Une station de dessalement de l’eau par voie thermique, énergétiquement autonome, a été inventée par des compétences 100% tunisiennes. Toutefois, elle attend toujours la subvention de l’Etat, pour pouvoir passer au stade de la fabrication à l’échelle industrielle, déplore Samir Hamza, professeur en génie mécanique et directeur de l’INSAT.
L’ancien directeur de l’Ecole nationale des ingénieurs de Tunis (Enit) et ex-ministre, Ahmed Friaa a initié et piloté le projet. Samir Hamza, de son côté, s’est chargé de sa mise au point. La société ICE a conçu le prototype pilote de la station.
Brevetée par l’INNORPI en 2017, la station de dessalement de l’eau par voie thermique (par l’énergie solaire) est subventionnée par la Société Solartech S.A. (promotrice du projet de technopôle Djerba-Zarzis).
Samir Hamza a indiqué que cette invention porte sur un procédé original de dessalement de l’eau par voie thermique et fait appel à un certain nombre de techniques originales.
Le processus de dessalement
Et de poursuivre, « Il existe en gros deux principaux procédés pour le dessalement de l’eau à usage domestique ou agricole à une échelle industrielle, l’osmose inverse la plus utilisée actuellement, et la voie thermique ».
L’osmose inverse consiste à appliquer à une quantité d’eau retenue par une membrane, une pression suffisamment grande, dépendante du degré de salinité de l’eau considérée, pour obtenir, à l’aval de la membrane, une eau dessalée. Ce procédé présente en particulier, deux inconvénients: d’abord, il nécessite de changer périodiquement les membranes, souvent coûteuses et ensuite, il est énergivore ».
« Quant au procédé thermique, il consiste en une opération du type évaporation-condensation. La température d’évaporation étant réduite, lorsque l’opération se réalise à une faible pression. Ce procédé présente de multiples avantages, étant moins coûteux, facile à déployer, et nécessitant moins d’entretien. Il est, aussi, respectueux de l’environnement d’abord parce qu’il dépend totalement de l’énergie solaire et ensuite, parce qu’il est modulable selon la quantité d’eau à épurer. Contrairement aux stations classiques qui rejettent les quantités d’eau non utilisées dans la mer, provoquant une plus grande salinité des eaux de mer dans certains sites et menaçant la richesse halieutique, notre station ne rejettera rien en mer», a-t-il aussi, précisé.
Le directeur de l’INSAT a souligné que « les eaux dessalées peuvent servir à l’irrigation comme aux besoins domestiques».
Fabrication à l’échelle industrielle
Et d’enchaîner, « nous avons breveté cette invention à l’INNORPI, mais pas encore breveté à l’échelle internationale, car c’est un processus coûteux. Nous avons mis au point un prototype pilote dont la capacité est de l’ordre de 10 m3. Nous travaillons, actuellement, à l’amélioration des performances techniques de cette station pour pouvoir augmenter son rendement ».
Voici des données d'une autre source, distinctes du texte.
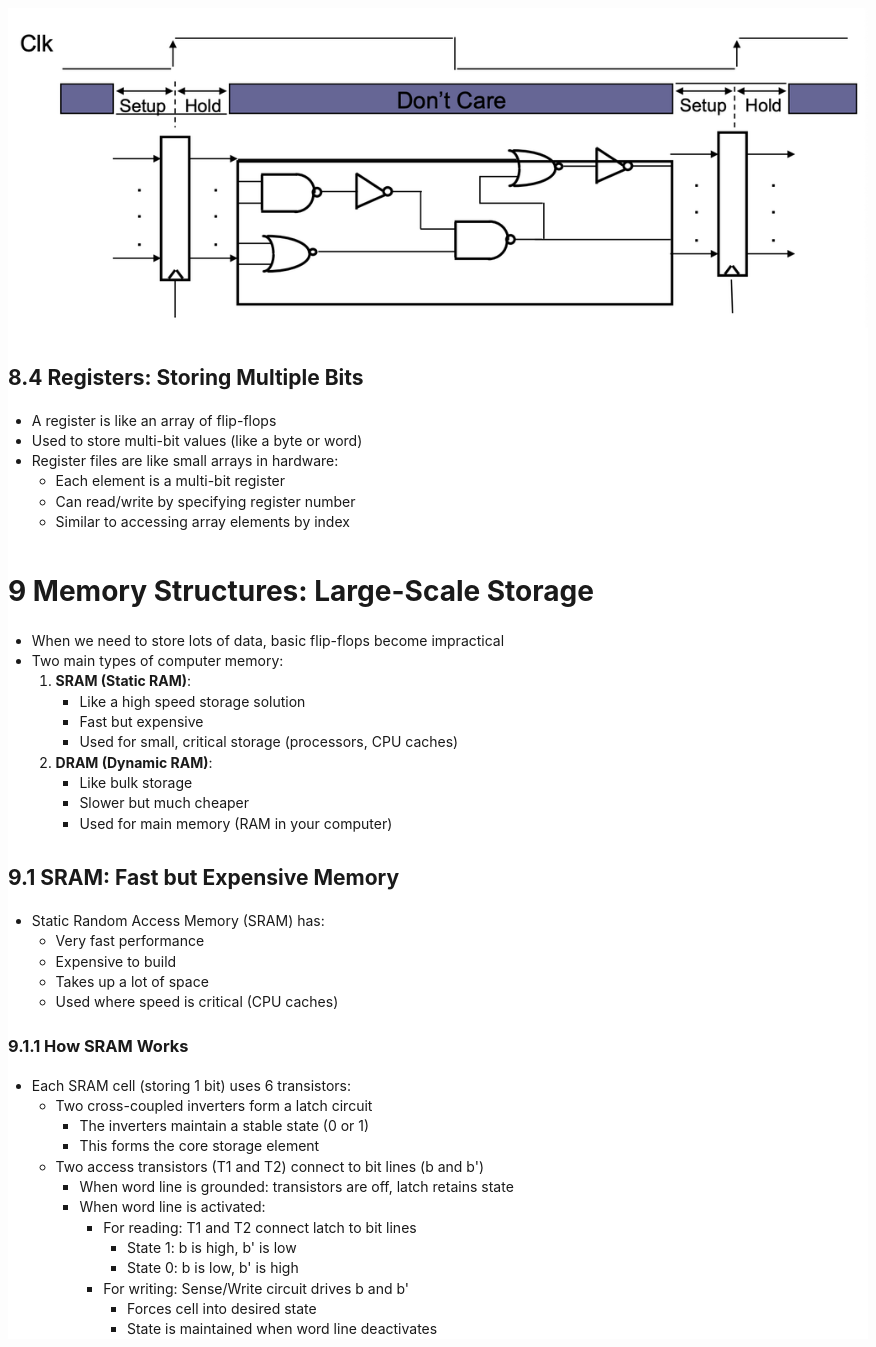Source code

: ![Pasted image 20250123151715](../../attachments/Pasted%20image%2020250123151715.png)

## 8.4 Registers: Storing Multiple Bits
* A register is like an array of flip-flops
* Used to store multi-bit values (like a byte or word)
* Register files are like small arrays in hardware:
	* Each element is a multi-bit register
	* Can read/write by specifying register number
	* Similar to accessing array elements by index

# 9 Memory Structures: Large-Scale Storage
* When we need to store lots of data, basic flip-flops become impractical
* Two main types of computer memory:
	1. **SRAM (Static RAM)**:
		 * Like a high speed storage solution
		 * Fast but expensive
		 * Used for small, critical storage (processors, CPU caches)
	1. **DRAM (Dynamic RAM)**:
		 * Like bulk storage
		 * Slower but much cheaper
		 * Used for main memory (RAM in your computer)

## 9.1 SRAM: Fast but Expensive Memory
* Static Random Access Memory (SRAM) has:
	* Very fast performance
	* Expensive to build
	* Takes up a lot of space
	* Used where speed is critical (CPU caches)

### 9.1.1 How SRAM Works
* Each SRAM cell (storing 1 bit) uses 6 transistors:
	* Two cross-coupled inverters form a latch circuit
		* The inverters maintain a stable state (0 or 1)
		* This forms the core storage element
	* Two access transistors (T1 and T2) connect to bit lines (b and b')
		* When word line is grounded: transistors are off, latch retains state
		* When word line is activated:
			* For reading: T1 and T2 connect latch to bit lines
				* State 1: b is high, b' is low
				* State 0: b is low, b' is high
			* For writing: Sense/Write circuit drives b and b'
				* Forces cell into desired state
				* State is maintained when word line deactivates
Samir Hamza déplore un certain désintérêt de la part de l’Etat quant à l’innovation et aux inventions, relevant qu’«une fois les performances de cette station améliorée, l’étape suivante consiste à passer à sa fabrication par le secteur industriel, mais pour pouvoir franchir cette étape, il faut qu’il y ait une subvention de l’Etat pour pouvoir lever les fonds nécessaires, sauf que nous n’avons reçu jusque-là que des promesses, rien de concret, malgré l’importance que revêt cette invention, vu la rareté de la ressource eau dans notre pays et le potentiel solaire dont il dispose».
Et de rappeler « Le lancement de ce projet a eu lieu en 2010. Nous avons commencé par une station de valorisation thermique des margines, puis l’idée a évolué vers une station thermique de dessalement ».
Samir Hamza, qui n’est pas à sa première invention, a aussi regretté une certaine déconnexion entre le monde de la recherche et développement et le monde industriel en Tunisie, estimant que cette connexion est indispensable pour faire avancer le pays dans tous les domaines.